Mirror a site with wget, but only a specific subdirectory

Published October 29, 2019 by Tommy George

Recently I needed to get a static archive of a website, but only a particular subdirectory. For example, I didn’t want all of example.com/, I only needed the pages and files in example.com/blog/.

This seems to be perfect for that task, as described:

wget --mirror --convert-links --adjust-extension --page-requisites --wait=1  --no-parent  https://www.example.com/blog/

As it turned out, however, I needed some very specific static files that were linked from those pages, but stored in a higher level directory at example.com/static-files/. The --no-parent option prevented those files from being downloaded.
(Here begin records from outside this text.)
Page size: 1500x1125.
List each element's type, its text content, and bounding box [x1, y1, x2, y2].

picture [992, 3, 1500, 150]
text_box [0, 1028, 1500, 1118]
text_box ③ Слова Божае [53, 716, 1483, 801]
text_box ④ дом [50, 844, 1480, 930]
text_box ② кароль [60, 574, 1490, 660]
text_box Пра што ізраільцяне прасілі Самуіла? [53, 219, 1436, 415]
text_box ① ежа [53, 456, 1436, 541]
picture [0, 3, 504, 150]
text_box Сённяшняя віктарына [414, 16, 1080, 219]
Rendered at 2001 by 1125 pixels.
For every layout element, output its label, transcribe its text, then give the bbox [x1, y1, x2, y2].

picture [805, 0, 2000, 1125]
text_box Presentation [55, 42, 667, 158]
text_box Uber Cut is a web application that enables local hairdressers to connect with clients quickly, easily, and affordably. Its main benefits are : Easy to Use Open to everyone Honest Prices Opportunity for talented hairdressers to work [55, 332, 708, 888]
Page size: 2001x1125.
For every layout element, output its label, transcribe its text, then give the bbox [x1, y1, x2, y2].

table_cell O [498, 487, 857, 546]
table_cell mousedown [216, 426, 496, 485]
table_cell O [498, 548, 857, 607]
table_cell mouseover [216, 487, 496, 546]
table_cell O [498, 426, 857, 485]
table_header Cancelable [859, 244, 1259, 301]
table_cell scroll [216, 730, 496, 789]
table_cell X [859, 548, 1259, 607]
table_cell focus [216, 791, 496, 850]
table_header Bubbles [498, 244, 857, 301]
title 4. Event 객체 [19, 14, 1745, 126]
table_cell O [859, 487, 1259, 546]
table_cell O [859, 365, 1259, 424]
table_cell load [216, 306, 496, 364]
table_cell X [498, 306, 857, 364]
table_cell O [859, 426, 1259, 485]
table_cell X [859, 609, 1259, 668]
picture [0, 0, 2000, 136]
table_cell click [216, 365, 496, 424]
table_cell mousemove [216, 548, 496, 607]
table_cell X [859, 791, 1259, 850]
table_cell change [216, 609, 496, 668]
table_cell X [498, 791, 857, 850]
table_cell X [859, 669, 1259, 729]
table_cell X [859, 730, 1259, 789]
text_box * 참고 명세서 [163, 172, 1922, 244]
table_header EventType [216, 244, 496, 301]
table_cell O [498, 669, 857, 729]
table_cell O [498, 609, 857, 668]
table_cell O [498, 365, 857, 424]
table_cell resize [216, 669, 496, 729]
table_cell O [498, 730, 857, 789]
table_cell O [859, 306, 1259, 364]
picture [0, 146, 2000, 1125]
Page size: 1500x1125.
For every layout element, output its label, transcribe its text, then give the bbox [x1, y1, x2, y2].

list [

This change seemed to do the trick:

wget --mirror --convert-links --adjust-extension --page-requisites --wait=1  --include-directories="/static-files,/blog"  https://www.example.com/blog/

… which defines specific directories to download. This may have adverse side-effects that I’m just not noticing yet, compared to using --no-parent, but I’ve not looked that closely yet. It seemed to do what I needed.

Taking extra care?

And finally, if you need to add a little sway to the request timing, and provide a user-agent to the host, and ignore rules set in a robots.txt file, then you’ll want to modify the command to include a few more arguments, as such:

wget --mirror --convert-links --adjust-extension --page-requisites -e robots=off --wait=1  --random-wait --no-verbose -o wget-log.log --include-directories="/static-files,/blog" --user-agent="Mozilla/5.0 (Macintosh; Intel Mac OS X 10_13_6) AppleWebKit/537.36 (KHTML, like Gecko) Chrome/77.0.3865.120 Safari/537.36"  https://www.example.com/blog/

You can find the documentation for all of these command options in the wget Manual. (I was using version 1.20 here).